Labour right-winger Chuka Umunna is using European issues as a device for self-promotion and to bash Corbyn, but on the Single Market he is right.
It will be abject if Labour ends up using its votes in the Commons to save the Tory government on a possible pro-Single-Market amendment which will be debated in the House of Lords on 8 May and may be backed by enough Tory rebels to defeat May unless Labour gives her its votes.
The Single Market means free movement of workers and free movement of trade, through a more-or-less common set of regulations, across Europe. There are Single Market rules which the labour movements of Europe, acting together, should seek to change, but the basic scheme of the Single Market is better than barriers, customs posts, and barbed-wire fences separating the peoples of Europe.
Umunna is most concerned for free movement of trade, and smooth supply chains for bosses based in Britain. In fact, he and his co-thinkers are anxious to explain that there are tricks and tweaks which could be used to limit free movement of workers even inside the Single Market.
For us as socialists, on the contrary, freedom of movement for people, and the easing of workers’ unity across borders, is the chief principle. We prefer, of course, to have smooth supply chains for factories rather than blocked-up ones, but for us that is secondary.
The Labour leaders’ position is evasive. The 2017 Labour manifesto called for “a strong emphasis on retaining the benefits of the Single Market and the Customs Union”. To this day no-one has explained what cunning scheme they might have to get the benefits of the Single Market... other than the Single Market itself, with of course due amendment.
It’s as if someone tells you that they want the benefits of taking the bus to work, but by mysterious scheme other than the actual bus.
Labour has shifted a bit from the 2017 manifesto on the Customs Union, on which the Tories are also in trouble.
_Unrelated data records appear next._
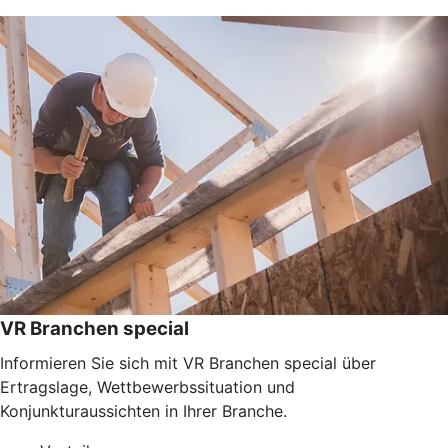
VR Branchen special
Informieren Sie sich mit VR Branchen special über
Ertragslage, Wettbewerbssituation und
Konjunkturaussichten in Ihrer Branche.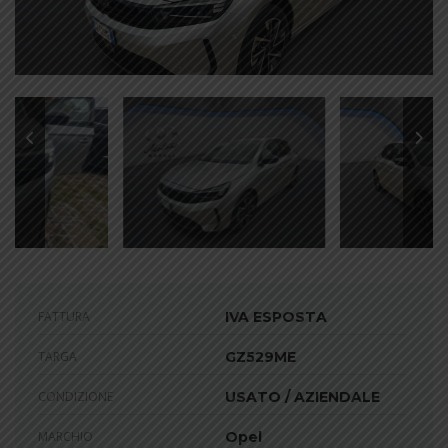
FATTURA
IVA ESPOSTA
TARGA
GZ529ME
CONDIZIONE
USATO / AZIENDALE
MARCHIO
Opel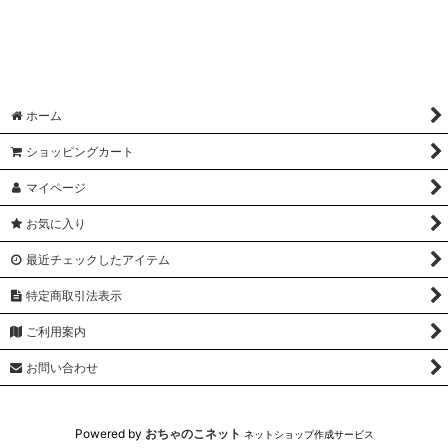
ホーム
ショッピングカート
マイページ
お気に入り
最近チェックしたアイテム
特定商取引法表示
ご利用案内
お問い合わせ
Powered by
おちゃのこネット
ネットショップ作成サービス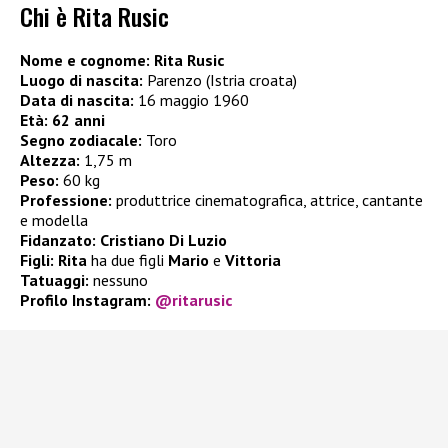
Chi è Rita Rusic
Nome e cognome: Rita Rusic
Luogo di nascita:
Parenzo (Istria croata)
Data di nascita:
16 maggio 1960
Età:
62 anni
Segno zodiacale:
Toro
Altezza:
1,75 m
Peso:
60 kg
Professione:
produttrice cinematografica, attrice, cantante
e modella
Fidanzato: Cristiano Di Luzio
Figli:
Rita
ha due figli
Mario
e
Vittoria
Tatuaggi:
nessuno
Profilo Instagram:
@ritarusic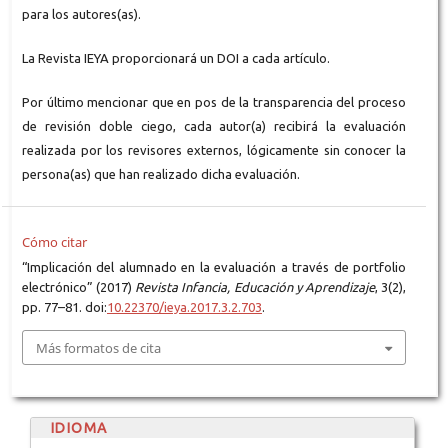
para los autores(as).
La Revista IEYA proporcionará un DOI a cada artículo.
Por último mencionar que en pos de la transparencia del proceso
de revisión doble ciego, cada autor(a) recibirá la evaluación
realizada por los revisores externos, lógicamente sin conocer la
persona(as) que han realizado dicha evaluación.
Cómo citar
“Implicación del alumnado en la evaluación a través de portfolio
electrónico” (2017)
Revista Infancia, Educación y Aprendizaje
, 3(2),
pp. 77–81. doi:
10.22370/ieya.2017.3.2.703
.
Más formatos de cita
IDIOMA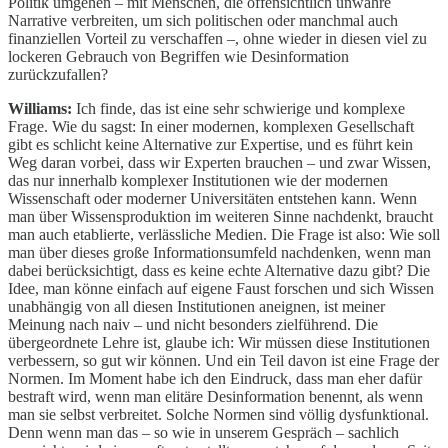
Politik umgehen – mit Menschen, die offensichtlich unwahre
Narrative verbreiten, um sich politischen oder manchmal auch
finanziellen Vorteil zu verschaffen –, ohne wieder in diesen viel zu
lockeren Gebrauch von Begriffen wie Desinformation
zurückzufallen?
Williams:
Ich finde, das ist eine sehr schwierige und komplexe
Frage. Wie du sagst: In einer modernen, komplexen Gesellschaft
gibt es schlicht keine Alternative zur Expertise, und es führt kein
Weg daran vorbei, dass wir Experten brauchen – und zwar Wissen,
das nur innerhalb komplexer Institutionen wie der modernen
Wissenschaft oder moderner Universitäten entstehen kann. Wenn
man über Wissensproduktion im weiteren Sinne nachdenkt, braucht
man auch etablierte, verlässliche Medien. Die Frage ist also: Wie soll
man über dieses große Informationsumfeld nachdenken, wenn man
dabei berücksichtigt, dass es keine echte Alternative dazu gibt? Die
Idee, man könne einfach auf eigene Faust forschen und sich Wissen
unabhängig von all diesen Institutionen aneignen, ist meiner
Meinung nach naiv – und nicht besonders zielführend. Die
übergeordnete Lehre ist, glaube ich: Wir müssen diese Institutionen
verbessern, so gut wir können. Und ein Teil davon ist eine Frage der
Normen. Im Moment habe ich den Eindruck, dass man eher dafür
bestraft wird, wenn man elitäre Desinformation benennt, als wenn
man sie selbst verbreitet. Solche Normen sind völlig dysfunktional.
Denn wenn man das – so wie in unserem Gespräch – sachlich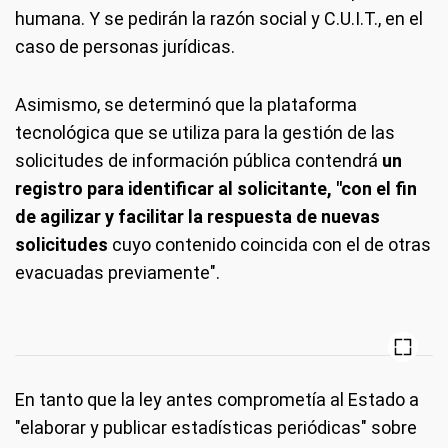
humana. Y se pedirán la razón social y C.U.I.T., en el
caso de personas jurídicas.
Asimismo, se determinó que la plataforma
tecnológica que se utiliza para la gestión de las
solicitudes de información pública contendrá
un
registro para identificar al solicitante, "con el fin
de agilizar y facilitar la respuesta de nuevas
solicitudes
cuyo contenido coincida con el de otras
evacuadas previamente".
En tanto que la ley antes comprometía al Estado a
"elaborar y publicar estadísticas periódicas" sobre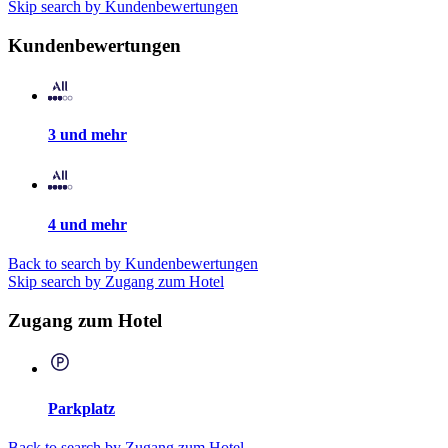
Skip search by Kundenbewertungen
Kundenbewertungen
3 und mehr
4 und mehr
Back to search by Kundenbewertungen
Skip search by Zugang zum Hotel
Zugang zum Hotel
Parkplatz
Back to search by Zugang zum Hotel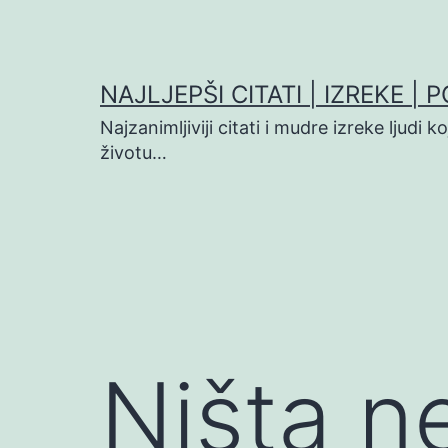
Preskoči
na
sadržaj
NAJLJEPŠI CITATI | IZREKE | 
Najzanimljiviji citati i mudre izreke ljudi 
životu…
Ništa n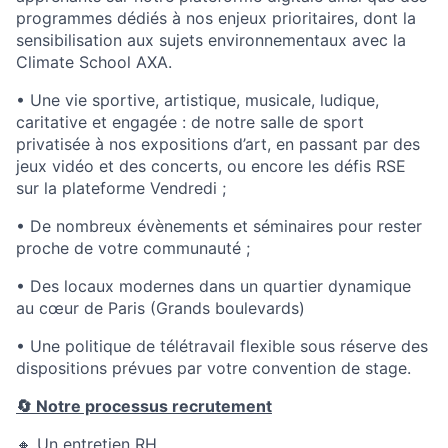
programmes dédiés à nos enjeux prioritaires, dont la
sensibilisation aux sujets environnementaux avec la
Climate School AXA.
• Une vie sportive, artistique, musicale, ludique,
caritative et engagée : de notre salle de sport
privatisée à nos expositions d’art, en passant par des
jeux vidéo et des concerts, ou encore les défis RSE
sur la plateforme Vendredi ;
• De nombreux évènements et séminaires pour rester
proche de votre communauté ;
• Des locaux modernes dans un quartier dynamique
au cœur de Paris (Grands boulevards)
• Une politique de télétravail flexible
sous réserve des
dispositions prévues par votre convention de stage.
🔄 Notre processus recrutement
🔸 Un entretien RH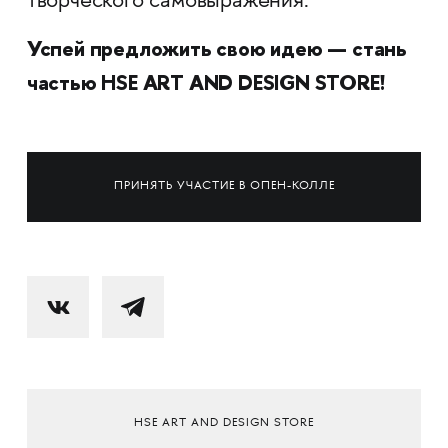
творческого самовыражения.
Успей предложить свою идею — стань
частью HSE ART AND DESIGN STORE!
ПРИНЯТЬ УЧАСТИЕ В ОПЕН-КОЛЛЕ
HSE ART AND DESIGN STORE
Now Labour says that it wants Britain to remain in the Customs Union (or at least “a” Customs Union, but it is hardly likely that one separate from the Union evolved over decades in Europe will pop up).
Scared of the reaction from pro-Brexit voters, Labour said flatly in the 2017 manifesto that “freedom of movement will end when we leave the European Union”. Labour comments in the wake of Windrush have softened that nasty statement, but not reversed.
As the Tories get deeper into trouble, socialists should work on rewinding and redressing Labour’s stance, starting with freedom of movement.